Data excerpts section start

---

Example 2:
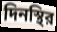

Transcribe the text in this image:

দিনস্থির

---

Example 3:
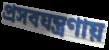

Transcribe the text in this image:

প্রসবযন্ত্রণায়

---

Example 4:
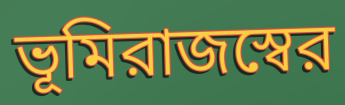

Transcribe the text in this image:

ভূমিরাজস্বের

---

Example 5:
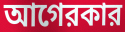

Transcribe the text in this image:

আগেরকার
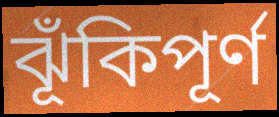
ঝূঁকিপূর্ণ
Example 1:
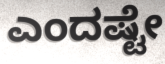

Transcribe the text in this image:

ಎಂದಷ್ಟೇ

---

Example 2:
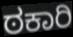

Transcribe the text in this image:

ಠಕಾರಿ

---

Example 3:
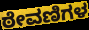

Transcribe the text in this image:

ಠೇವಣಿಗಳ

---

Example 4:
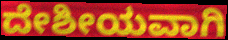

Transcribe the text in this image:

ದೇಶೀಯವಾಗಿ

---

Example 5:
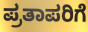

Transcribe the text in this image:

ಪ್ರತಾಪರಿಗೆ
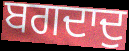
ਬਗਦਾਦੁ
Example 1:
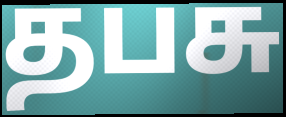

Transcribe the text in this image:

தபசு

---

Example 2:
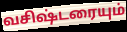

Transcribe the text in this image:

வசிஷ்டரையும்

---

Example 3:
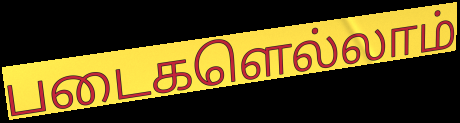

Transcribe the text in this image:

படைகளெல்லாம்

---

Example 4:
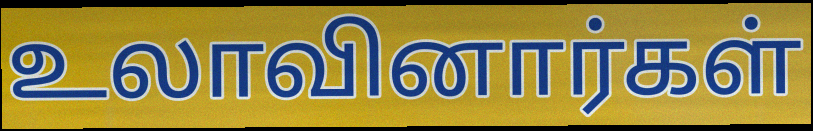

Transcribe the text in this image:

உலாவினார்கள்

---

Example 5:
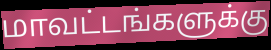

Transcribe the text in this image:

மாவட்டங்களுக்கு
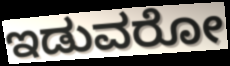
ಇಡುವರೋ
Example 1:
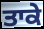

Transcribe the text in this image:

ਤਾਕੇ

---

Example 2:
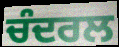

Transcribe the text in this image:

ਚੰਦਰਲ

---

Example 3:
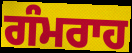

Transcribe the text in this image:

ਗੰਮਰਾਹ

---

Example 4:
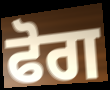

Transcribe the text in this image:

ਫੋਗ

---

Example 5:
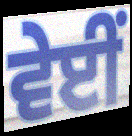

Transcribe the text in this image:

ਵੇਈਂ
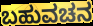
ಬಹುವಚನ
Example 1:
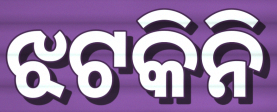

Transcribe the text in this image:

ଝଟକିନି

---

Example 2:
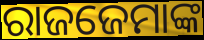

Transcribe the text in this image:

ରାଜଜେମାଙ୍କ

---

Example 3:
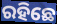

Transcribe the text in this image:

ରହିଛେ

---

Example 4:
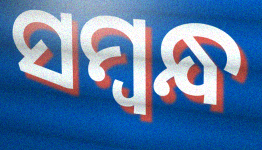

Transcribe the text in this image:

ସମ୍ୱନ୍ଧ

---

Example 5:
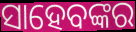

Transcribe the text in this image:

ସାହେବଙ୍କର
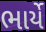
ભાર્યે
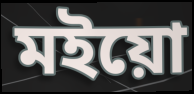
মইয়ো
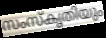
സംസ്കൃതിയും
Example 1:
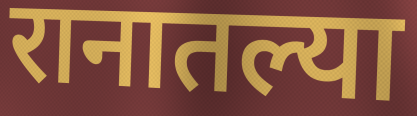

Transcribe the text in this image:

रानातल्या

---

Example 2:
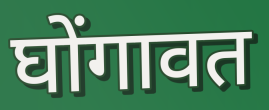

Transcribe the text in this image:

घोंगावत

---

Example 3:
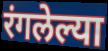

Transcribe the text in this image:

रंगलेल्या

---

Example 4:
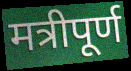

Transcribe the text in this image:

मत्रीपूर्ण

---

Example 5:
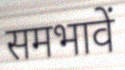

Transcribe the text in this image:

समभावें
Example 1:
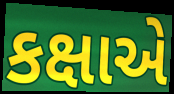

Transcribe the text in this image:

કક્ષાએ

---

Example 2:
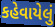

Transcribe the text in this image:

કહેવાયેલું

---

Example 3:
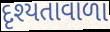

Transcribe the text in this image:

Data excerpts section end

## Problem to work on
Retype the records above exactly. Leave the pictures out.

## The completed task
---

Example 2:

Transcribe the text in this image:

দিনস্থির

---

Example 3:

Transcribe the text in this image:

প্রসবযন্ত্রণায়

---

Example 4:

Transcribe the text in this image:

ভূমিরাজস্বের

---

Example 5:

Transcribe the text in this image:

আগেরকার
ঝূঁকিপূর্ণ
Example 1:

Transcribe the text in this image:

ಎಂದಷ್ಟೇ

---

Example 2:

Transcribe the text in this image:

ಠಕಾರಿ

---

Example 3:

Transcribe the text in this image:

ಠೇವಣಿಗಳ

---

Example 4:

Transcribe the text in this image:

ದೇಶೀಯವಾಗಿ

---

Example 5:

Transcribe the text in this image:

ಪ್ರತಾಪರಿಗೆ
ਬਗਦਾਦੁ
Example 1:

Transcribe the text in this image:

தபசு

---

Example 2:

Transcribe the text in this image:

வசிஷ்டரையும்

---

Example 3:

Transcribe the text in this image:

படைகளெல்லாம்

---

Example 4:

Transcribe the text in this image:

உலாவினார்கள்

---

Example 5:

Transcribe the text in this image:

மாவட்டங்களுக்கு
ಇಡುವರೋ
Example 1:

Transcribe the text in this image:

ਤਾਕੇ

---

Example 2:

Transcribe the text in this image:

ਚੰਦਰਲ

---

Example 3:

Transcribe the text in this image:

ਗੰਮਰਾਹ

---

Example 4:

Transcribe the text in this image:

ਫੋਗ

---

Example 5:

Transcribe the text in this image:

ਵੇਈਂ
ಬಹುವಚನ
Example 1:

Transcribe the text in this image:

ଝଟକିନି

---

Example 2:

Transcribe the text in this image:

ରାଜଜେମାଙ୍କ

---

Example 3:

Transcribe the text in this image:

ରହିଛେ

---

Example 4:

Transcribe the text in this image:

ସମ୍ୱନ୍ଧ

---

Example 5:

Transcribe the text in this image:

ସାହେବଙ୍କର
ભાર્યે
মইয়ো
സംസ്കൃതിയും
Example 1:

Transcribe the text in this image:

रानातल्या

---

Example 2:

Transcribe the text in this image:

घोंगावत

---

Example 3:

Transcribe the text in this image:

रंगलेल्या

---

Example 4:

Transcribe the text in this image:

मत्रीपूर्ण

---

Example 5:

Transcribe the text in this image:

समभावें
Example 1:

Transcribe the text in this image:

કક્ષાએ

---

Example 2:

Transcribe the text in this image:

કહેવાયેલું

---

Example 3:

Transcribe the text in this image:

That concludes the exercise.